- DOCUMENT EXCERPT:
Elena Verna: And to be fair, failure is going to be unavoidable. If you talk about growth, growth is about failure. My big motto, life motto on growth is that you have to fail to learn. You can’t just constantly succeed. Success is an output of a lot of failures, but the question is, how much time do you have to fail? And a lot of times we don’t realize how many failure cycles we’re going to have to go through before we get a success, and that company, or even market, has no time for that. So still expect to fail, sure, but the timeline for failures is going to be shortened quite a bit.
Lenny Rachitsky: Okay, so we’ve gone halfway through your list. There’s 10 items on this list, right?
Elena Verna: Yes, yes. There’s 10 items. Next one is a good one.
Lenny Rachitsky: I’m excited to chat with Christina Gilbert, the founder of OneSchema, one of our longtime podcast sponsors. Hi, Christina.
Christina Gilbert: Yes. Thank you for having me on, Lenny.

- MATERIAL PROVIDED:
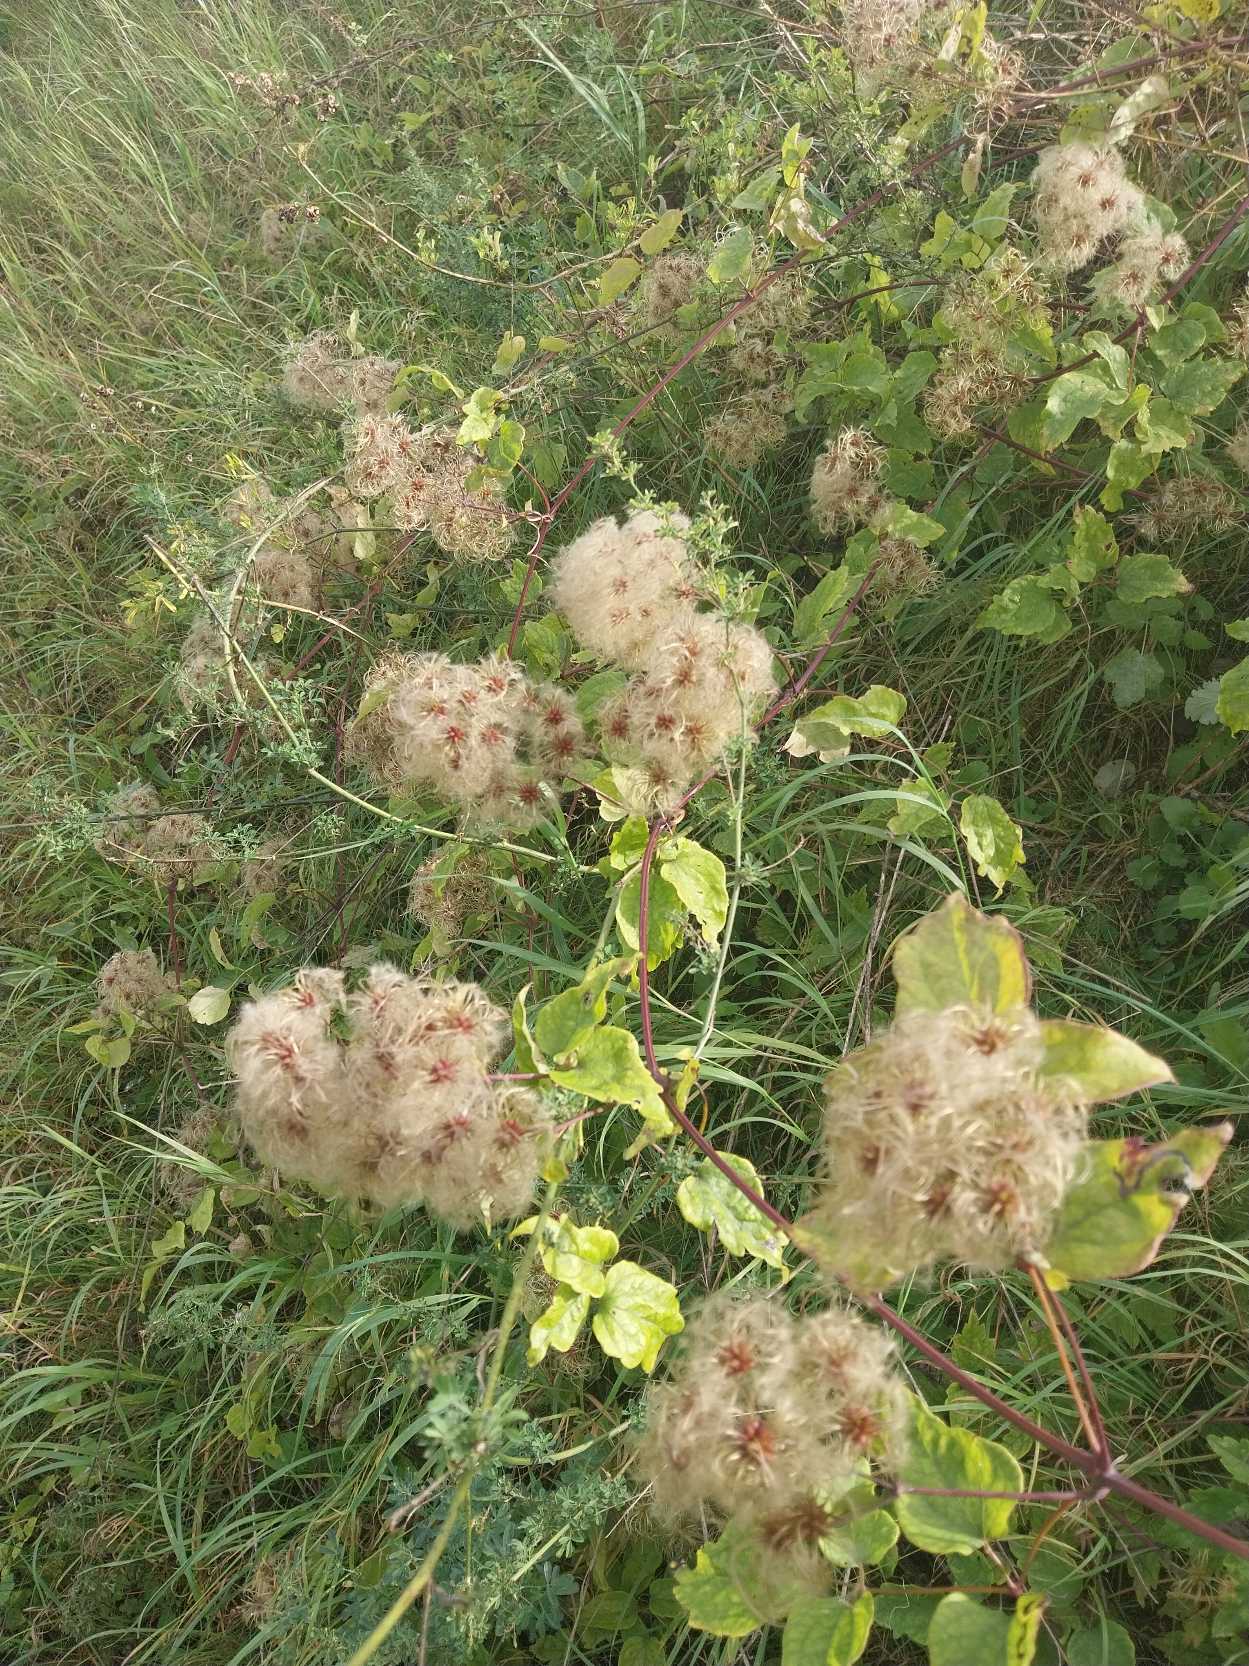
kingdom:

- GIVEN REQUEST: Reproduce the podcast transcript excerpt about growth and failure word for word, from its first line to its last.

- RESPONSE TO THIS EXERCISE:
Elena Verna: And to be fair, failure is going to be unavoidable. If you talk about growth, growth is about failure. My big motto, life motto on growth is that you have to fail to learn. You can’t just constantly succeed. Success is an output of a lot of failures, but the question is, how much time do you have to fail? And a lot of times we don’t realize how many failure cycles we’re going to have to go through before we get a success, and that company, or even market, has no time for that. So still expect to fail, sure, but the timeline for failures is going to be shortened quite a bit.
Lenny Rachitsky: Okay, so we’ve gone halfway through your list. There’s 10 items on this list, right?
Elena Verna: Yes, yes. There’s 10 items. Next one is a good one.
Lenny Rachitsky: I’m excited to chat with Christina Gilbert, the founder of OneSchema, one of our longtime podcast sponsors. Hi, Christina.
Christina Gilbert: Yes. Thank you for having me on, Lenny.